“There is no psychiatrist in the world like a puppy licking your face.”—Bern Williams
I will always remember bringing my puppy home for the first time. She was two months old, soft, warm, cuddly…and a lot of work! After two long nights in which she woke me hourly with her little cries, I took her to the vet for her first check-up. Right there in the office, as I nodded off with her in my arms, I was jolted awake by one big sudden wet lick to the cheek! I looked down, and there she was, looking back up at me with those big brown puppy dog eyes. An immediate cascade of affection for her came over me and I forgot all about the fatigue from the nights before.
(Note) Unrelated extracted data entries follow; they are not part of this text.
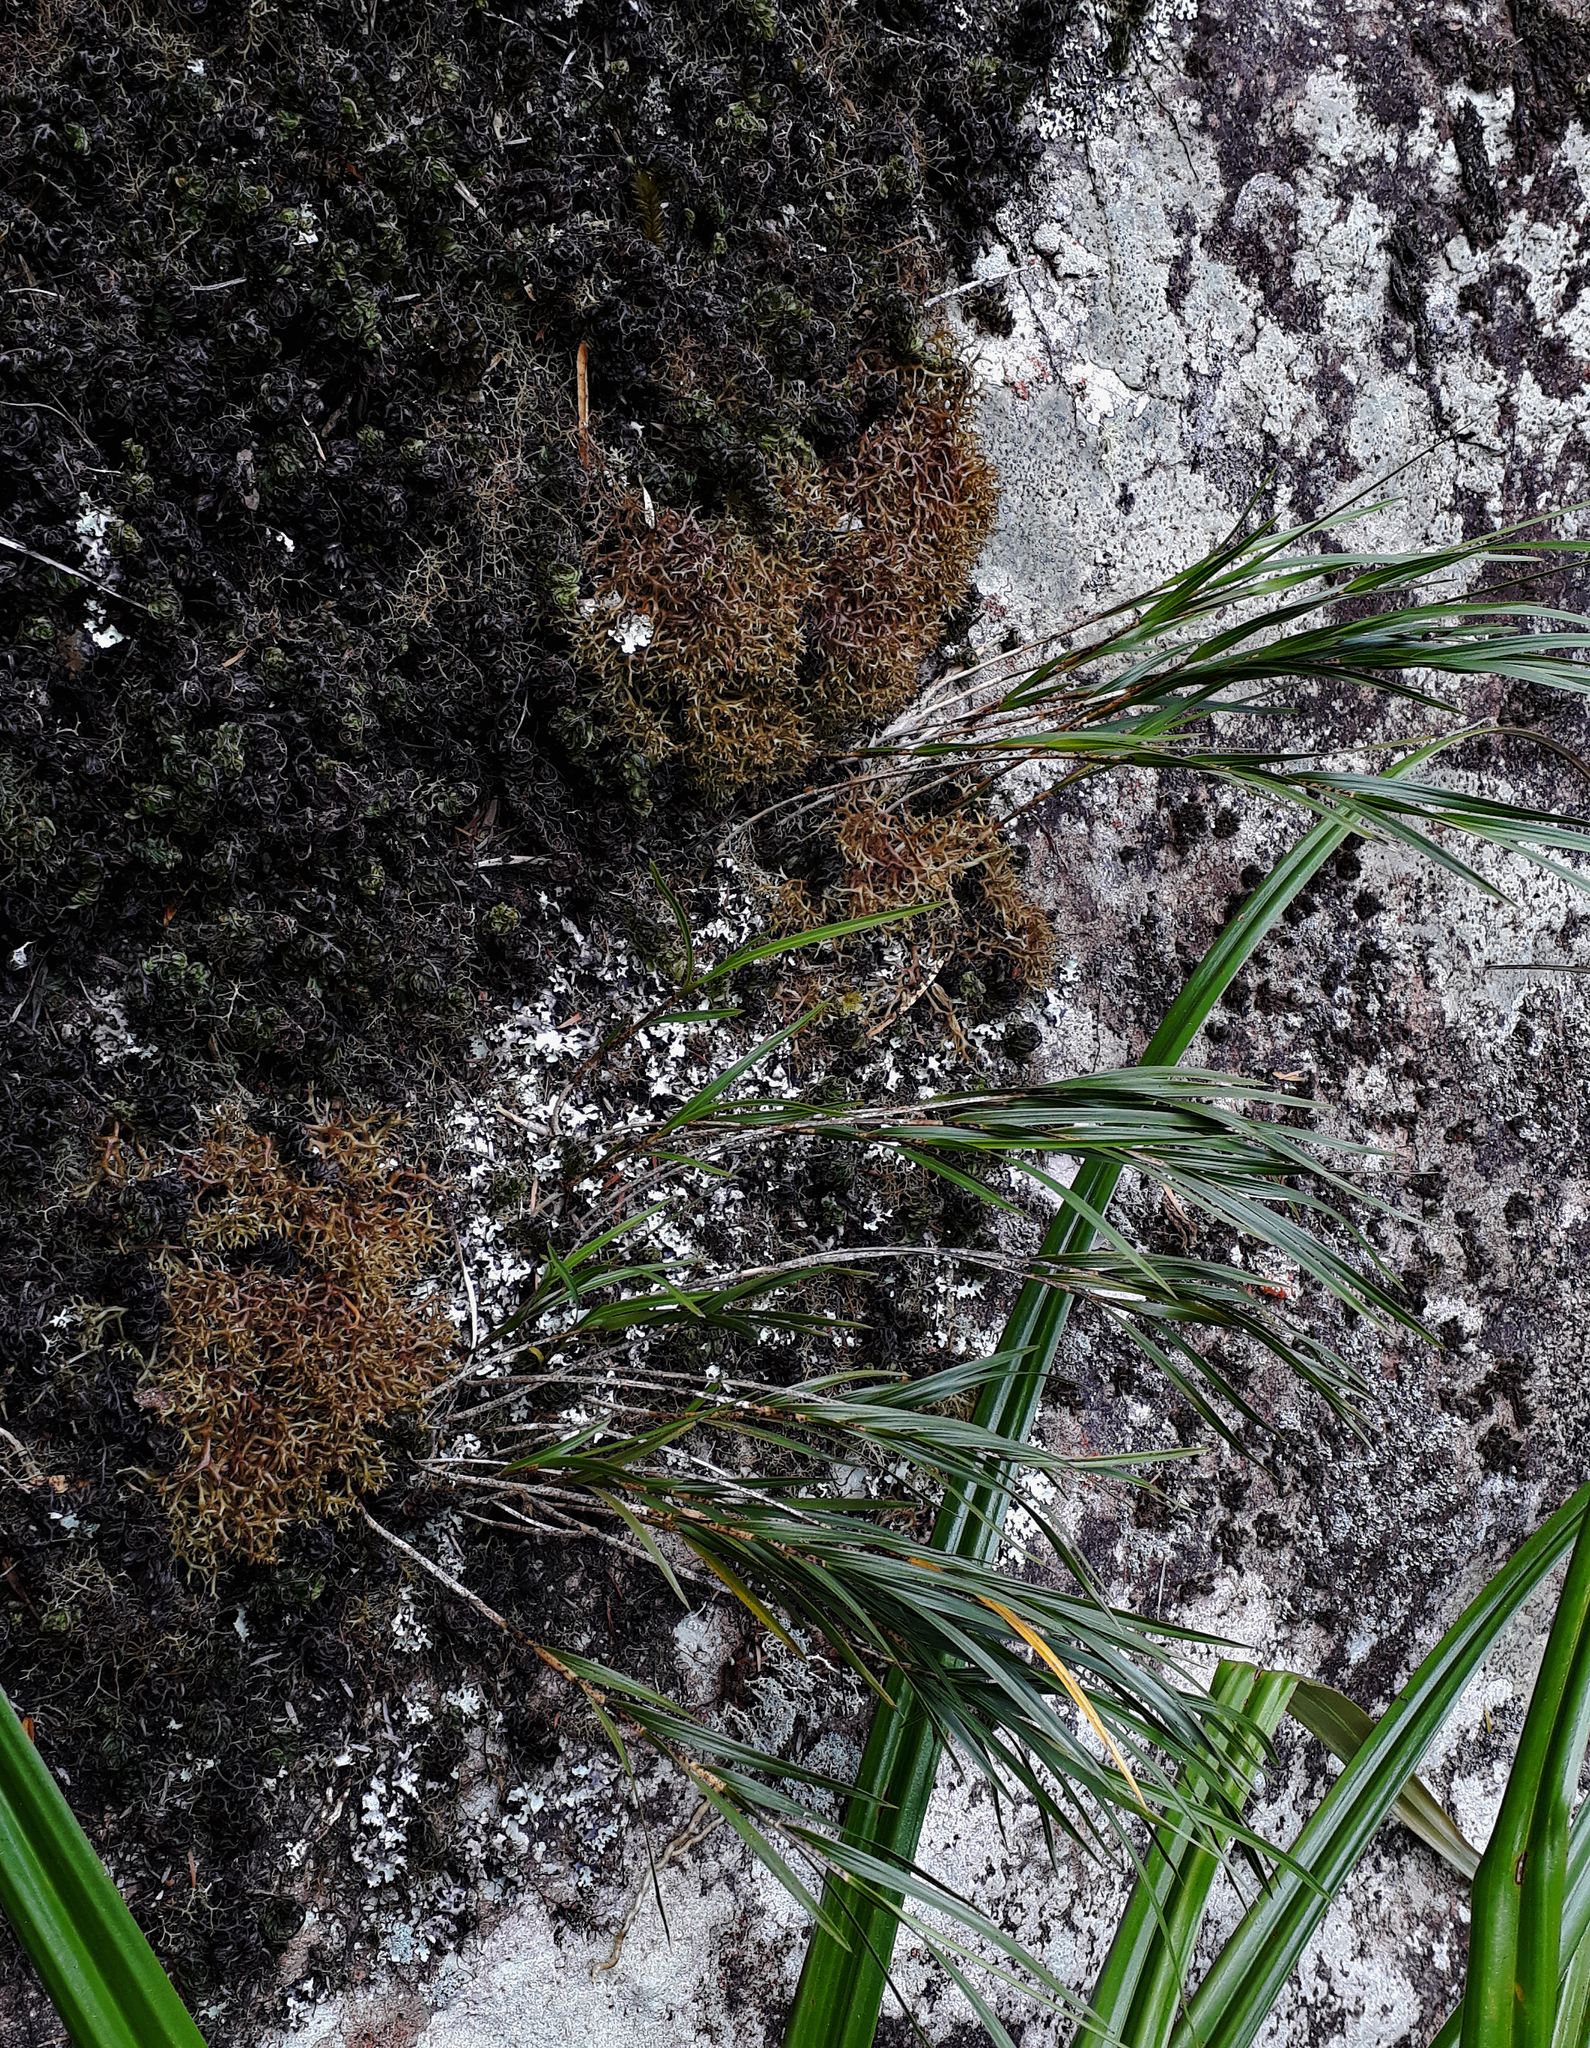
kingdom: Plantae
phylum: Tracheophyta
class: Liliopsida
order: Asparagales
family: Orchidaceae
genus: Earina
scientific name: Earina mucronata
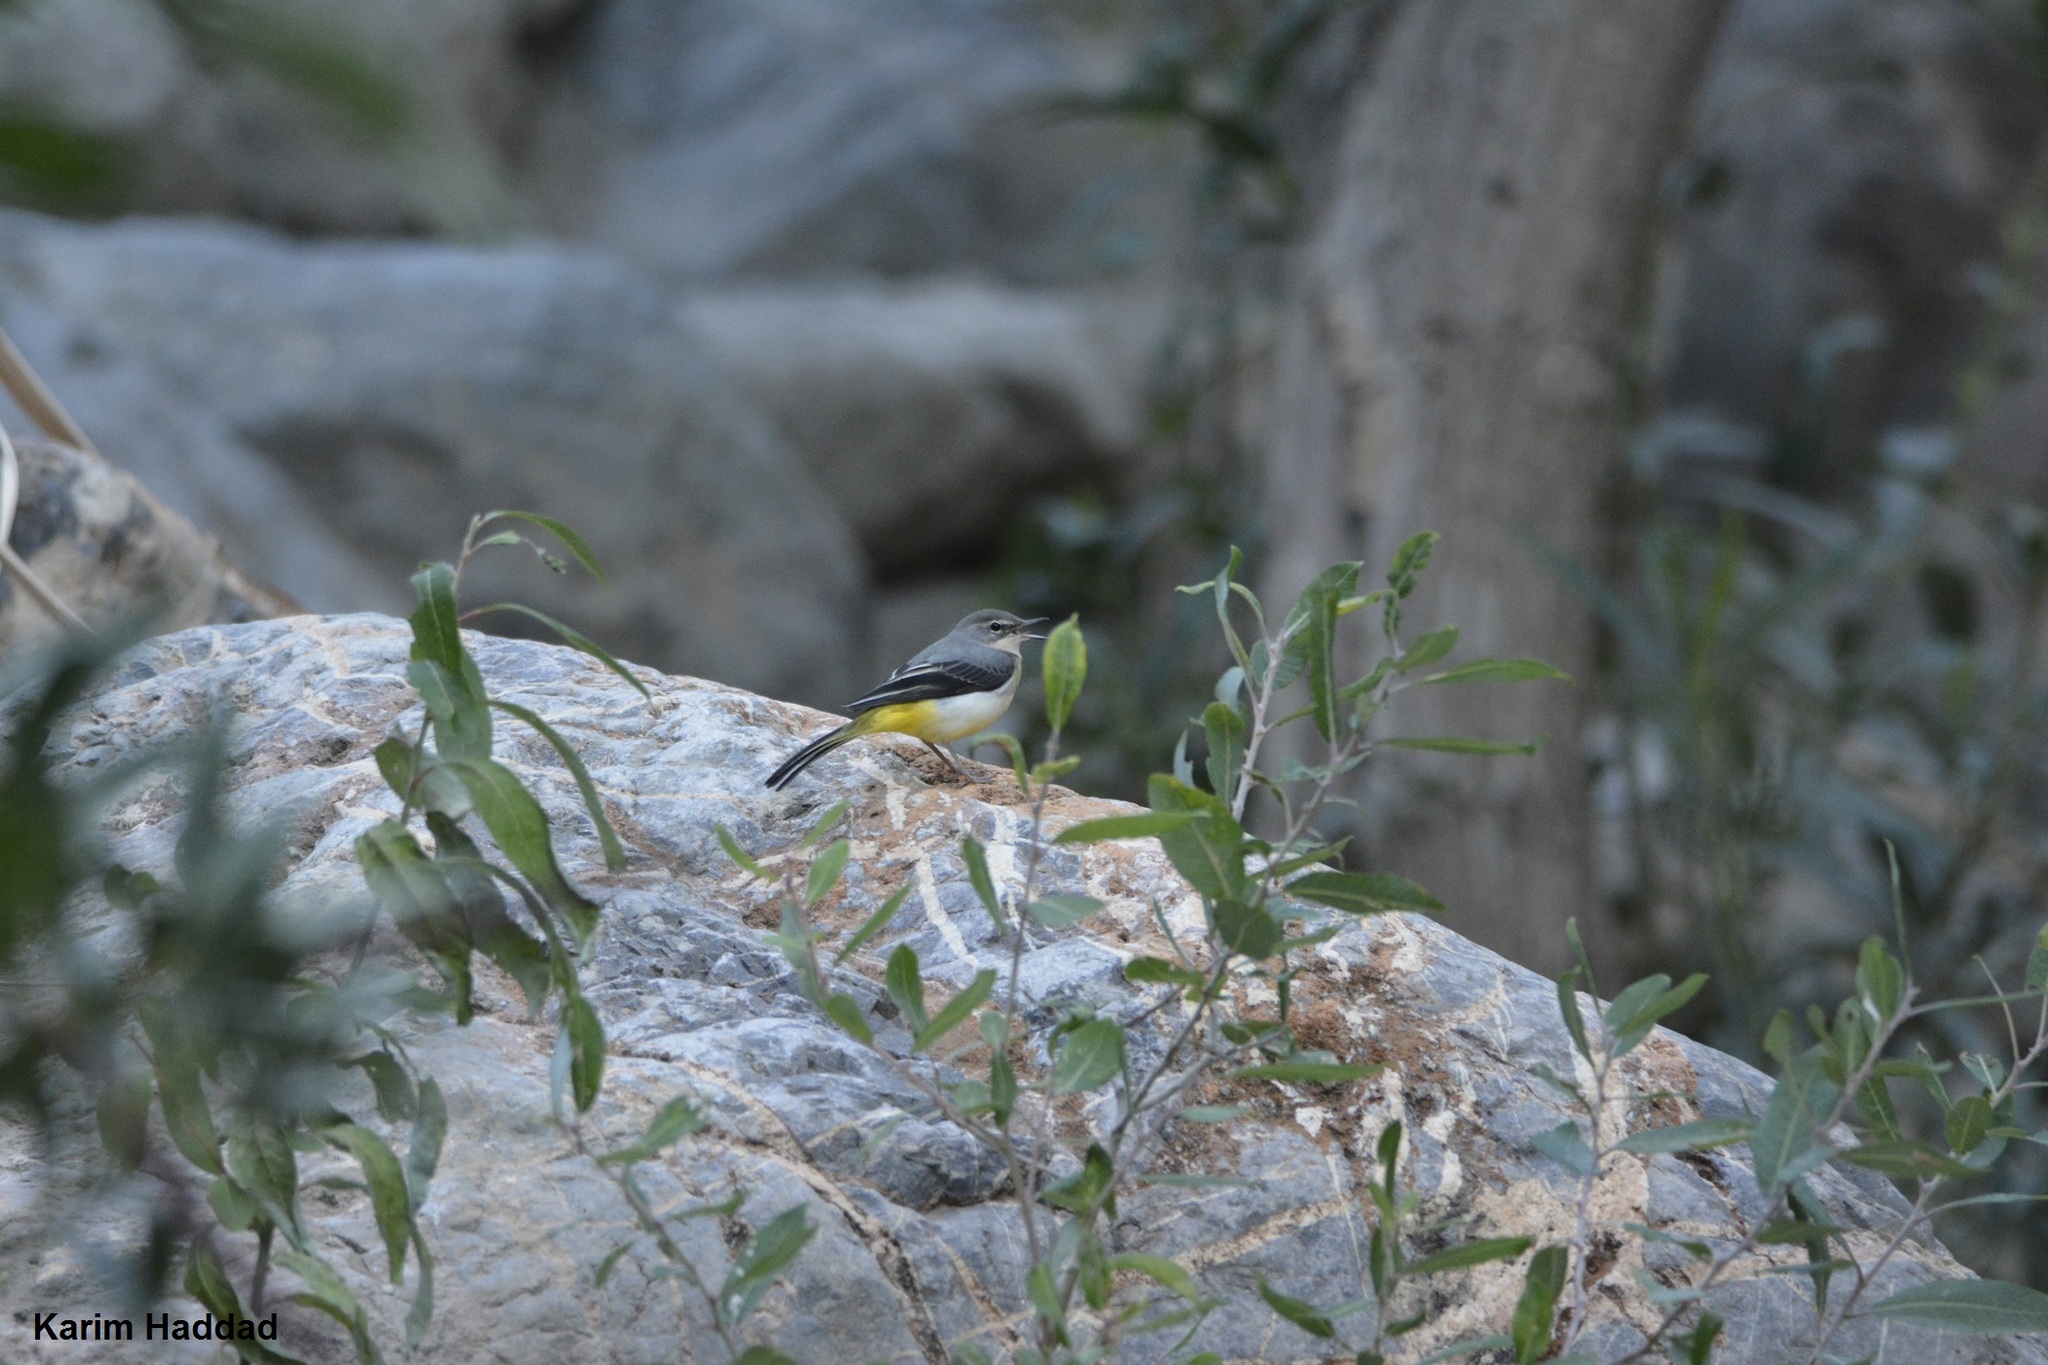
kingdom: Animalia
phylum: Chordata
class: Aves
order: Passeriformes
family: Motacillidae
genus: Motacilla
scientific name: Motacilla cinerea
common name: Grey wagtail
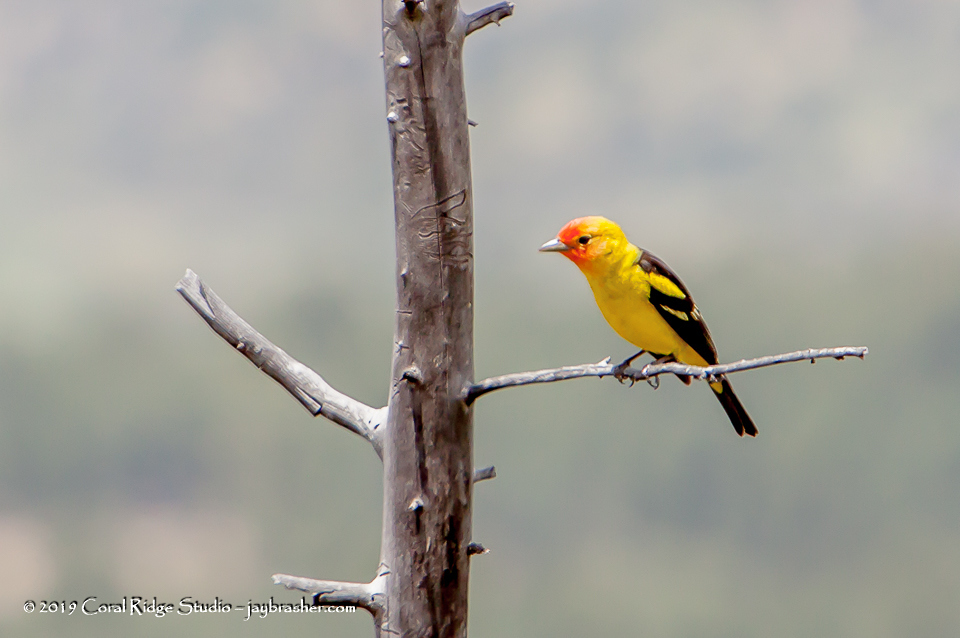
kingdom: Animalia
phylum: Chordata
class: Aves
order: Passeriformes
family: Cardinalidae
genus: Piranga
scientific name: Piranga ludoviciana
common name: Western tanager
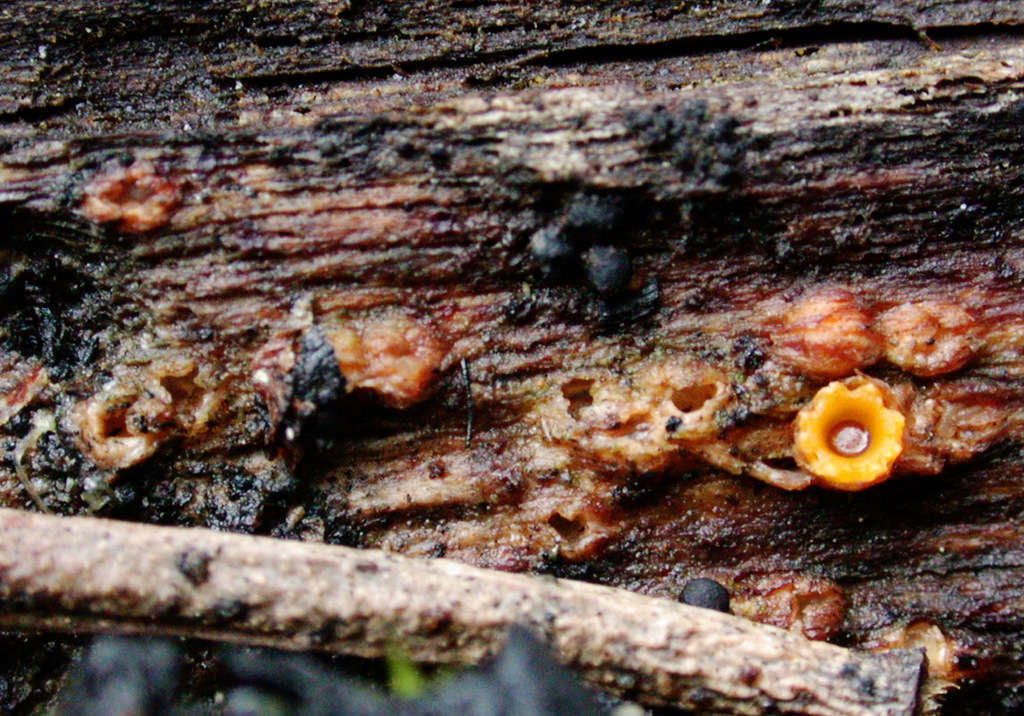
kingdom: Fungi
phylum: Basidiomycota
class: Agaricomycetes
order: Geastrales
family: Geastraceae
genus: Sphaerobolus
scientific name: Sphaerobolus stellatus
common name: Cannon fungus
So just why are those puppy licks so delightful? One answer lies in American sociobiologist E.O. Wilson’s foundational work in biophilia, literally meaning “love of life.” Previously used by psychologist Erich Fromm to describe people drawn to life and vitality,1 Wilson’s biophilia hypothesis asserts that humankind has an innate biologically based affinity for other living beings2. Stated otherwise, we are made to seek relationships with other species.
Indeed, the human-animal bond—“the mutually beneficial and dynamic relationship between people and animals that is influenced by behaviors that are essential to the health and well-being of both”3—has accounted for much of our ability to survive and thrive. People began to build relationships with horses and cats from about 3,000 B.C. onward; with sheep, goats, cattle, and pigs between 9000 and 7000, B.C. onward; and with fowl from about 2,000 B.C. to the present day.4
One of the clearest examples of the human-animal bond has occurred in the relationships between people and dogs. Dogs are considered to have been domesticated between 12,500 and over 15,000 years ago, according to a team of researchers at Oxford University.5 This span of time has given people and canines ample opportunity to live and work together, shaping a shared evolutionary relationship. Over time, we have adapted to each others’ needs, forging bonds marked by shared communication and affection for which biological and emotional factors are at play. In a recent study, dogs who gazed into the eyes of their human counterparts produced increased levels of oxytocin, the bonding hormone people produce as they develop relationships with their newborn babies6. And the longer each dog-person pair gazed into each other’s eyes, the more oxytocin people produced as well! Based on this finding, Brian Hare, Director of the Duke Canine Cognition Center, concluded that dogs are “hugging you with their eyes.”7
These “hugs” feel good, and are just one of the many ways in which we and our animals show our kinship. Dogs have been found to help reduce loneliness, provide social support, increase activity level, and offer unconditional love and acceptance. 8, 9, 10 They have been associated with lower blood pressure in humans through shared walks. 11 These reciprocal influences on health and welfare are not limited to those between dogs and people. The presence both of canines and of felines has been correlated with decreased cardiovascular reactivity.12 Horseback riding has provided physical benefits for horses and improved the health and mood of their riders.13 Parrots and war veterans help one another heal from trauma.14 Fish swimming in aquariums have been shown to reduce heart rate, improve mood, and generate and sustain interest.15 Even guinea pigs have helped children to improve their social skills in the classroom! 16 Consistent with the biophilia hypothesis, the biological, social, and emotional pluses for both people and animals living together indicates how innately interwoven this bond is. And it is this deep sustaining relationship that is the basis of our attachment with animals.
To acknowledge our profound connection with animals and assist in the continued development of these significant relationships, EDGE Counseling Solutions now offers services to address a wide range of human-animal bond issues. Individuals, families, veterinary professionals, and animal welfare workers are welcome to call for an appointment or request a consultation to meet your specific needs and those of your animals.
Yes, the human-animal bond in its many meaningful forms is both innate and strong. And to me, the power of human-animal bond is best found right there at my side, looking at me from under furry brows, wagging her tail…hugging me with her eyes…and licking my face.